Anyway, yes, tennis camp, tennis practice, some bonding between Suzuna and Eichi, and a new love interest for Fukami that is neither of them. I was hoping for more of an interesting rivalry between Suzuna and Eichi since I’ve never seen a love triangle where one of the possible matches for the boy was another boy. Suzuna and Eichi don’t really seem like rivals, though. They seem… like a future couple. All signs point to yes for this, but on the other hand, Eichi is gay. How will this work? This mystery, transparent as it looks (Eichi and Suzuna will totally hook up), also piques my interest a bit.
A few downer bits are introduced, including a recent death of someone close to Eichi and… well, a random car accident. The former was actually handled quite well, since it was a real downer for Eichi and he both took the anniversary well and was supported by Suzuna. There was a nice cry-on-my-shoulder scene, which is somehow even nicer in this series since the mood is so happy all the time that even this seemed bittersweet in its way. The story did not pause for the car accident, though, which I found to be a little disturbing. Everyone smiled their way straight through that one, which I suppose was fine since it wasn’t very serious.
Venus in Love: if you don’t mind the light read, it is guaranteed to make your day a little happier.
The plot of this series was what grabbed my attention, basically a love triangle between a girl and a boy who are rivals for the same guy. Taken seriously, I thought this would make for a great premise, and I was right.
Aside from the premise, I think this series succeeds because it is extremely energetic and pleasant. There are a pair of girls and a pair of guys who wind up as friends as they all enter their first year of university. Three in the group knew each other from high school, and the main character meets the other girl at entrance exams and is the neighbor of one of the boys. These four never fight, and are usually joking and hanging out with one another.
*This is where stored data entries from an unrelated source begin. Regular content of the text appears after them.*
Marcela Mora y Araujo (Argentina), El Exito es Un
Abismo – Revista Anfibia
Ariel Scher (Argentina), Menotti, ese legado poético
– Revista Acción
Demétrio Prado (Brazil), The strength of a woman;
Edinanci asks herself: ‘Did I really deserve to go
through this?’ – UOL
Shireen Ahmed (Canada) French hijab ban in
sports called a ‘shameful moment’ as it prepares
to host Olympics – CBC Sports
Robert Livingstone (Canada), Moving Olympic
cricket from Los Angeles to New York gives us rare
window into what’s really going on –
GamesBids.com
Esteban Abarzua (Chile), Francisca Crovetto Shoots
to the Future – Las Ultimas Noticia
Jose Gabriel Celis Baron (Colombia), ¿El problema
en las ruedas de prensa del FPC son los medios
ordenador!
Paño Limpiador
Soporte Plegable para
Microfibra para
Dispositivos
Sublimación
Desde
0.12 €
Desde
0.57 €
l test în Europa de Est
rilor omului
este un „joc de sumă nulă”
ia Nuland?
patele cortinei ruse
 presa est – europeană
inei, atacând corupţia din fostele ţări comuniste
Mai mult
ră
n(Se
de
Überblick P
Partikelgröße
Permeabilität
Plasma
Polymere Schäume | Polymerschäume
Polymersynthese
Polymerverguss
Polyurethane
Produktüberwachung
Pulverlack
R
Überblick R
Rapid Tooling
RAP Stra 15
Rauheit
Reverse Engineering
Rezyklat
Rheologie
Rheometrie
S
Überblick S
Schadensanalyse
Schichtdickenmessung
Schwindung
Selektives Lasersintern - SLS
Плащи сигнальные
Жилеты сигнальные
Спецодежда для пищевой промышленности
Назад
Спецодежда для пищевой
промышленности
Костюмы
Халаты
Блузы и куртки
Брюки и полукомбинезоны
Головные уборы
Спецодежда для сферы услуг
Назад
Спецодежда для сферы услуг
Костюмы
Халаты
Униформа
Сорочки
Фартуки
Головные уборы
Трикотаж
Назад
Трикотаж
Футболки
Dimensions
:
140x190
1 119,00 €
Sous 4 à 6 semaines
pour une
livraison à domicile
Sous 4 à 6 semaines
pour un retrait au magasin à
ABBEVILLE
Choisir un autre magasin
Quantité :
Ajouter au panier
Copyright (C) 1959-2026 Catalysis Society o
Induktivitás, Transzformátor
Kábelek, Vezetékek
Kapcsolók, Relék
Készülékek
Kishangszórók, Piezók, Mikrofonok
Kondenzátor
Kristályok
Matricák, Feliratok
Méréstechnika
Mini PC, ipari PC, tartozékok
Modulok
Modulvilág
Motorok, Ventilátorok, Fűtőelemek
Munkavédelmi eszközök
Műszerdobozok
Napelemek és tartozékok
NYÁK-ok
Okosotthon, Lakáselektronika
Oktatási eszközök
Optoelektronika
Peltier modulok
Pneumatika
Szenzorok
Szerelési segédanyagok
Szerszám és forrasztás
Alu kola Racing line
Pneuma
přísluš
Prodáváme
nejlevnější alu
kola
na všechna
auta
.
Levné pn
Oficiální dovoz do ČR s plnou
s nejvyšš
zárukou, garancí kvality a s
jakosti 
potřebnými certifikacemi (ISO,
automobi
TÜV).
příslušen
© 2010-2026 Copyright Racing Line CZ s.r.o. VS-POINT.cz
The two girls are refreshingly normal, and traits I would hate in real life (the fact that they both seem to be boy-crazy to a fault and somewhat shallow) are what make the two girls so constantly happy and joke-y. The characters do antagonize each other, but never seriously, and when they get mad at one another for teasing, they usually have a smile on their face. It’s just… really nice to see such healthy and sturdy friendships between characters like this, and their happiness is infectious.
The romance doesn’t come in until later. The main character falls in love at first sight with her neighbor’s friend, and some time is spent having her blush and be awkward around him, but not in the typical shoujo manga way. The awkwardness is done with a light touch, and you don’t feel so bad for the main character since she doesn’t seem to be seriously agonizing over it herself. It’s not until later that she realizes her neighbor is actually in love with his friend, and she makes a bigger deal out of him teasing her for her feelings when he had a crush too. It actually doesn’t linger too long on the fact that he’s gay, which is really interesting and, again, refreshing. He’s just another rival, and I love that the two of them are still friendly after this fact comes to light.
There are things about it that I don’t like, but I think that it mainly has to do with the characters being fairly shallow, something I’m sure will be fixed as the series goes on. It wasn’t absolutely fantastic, and I generally prefer a little more drama, but a drama-less love triangle like this is hard to pass up, and is really worth reading for the sheer novelty of it. I’m pretty pumped about reading the next volume.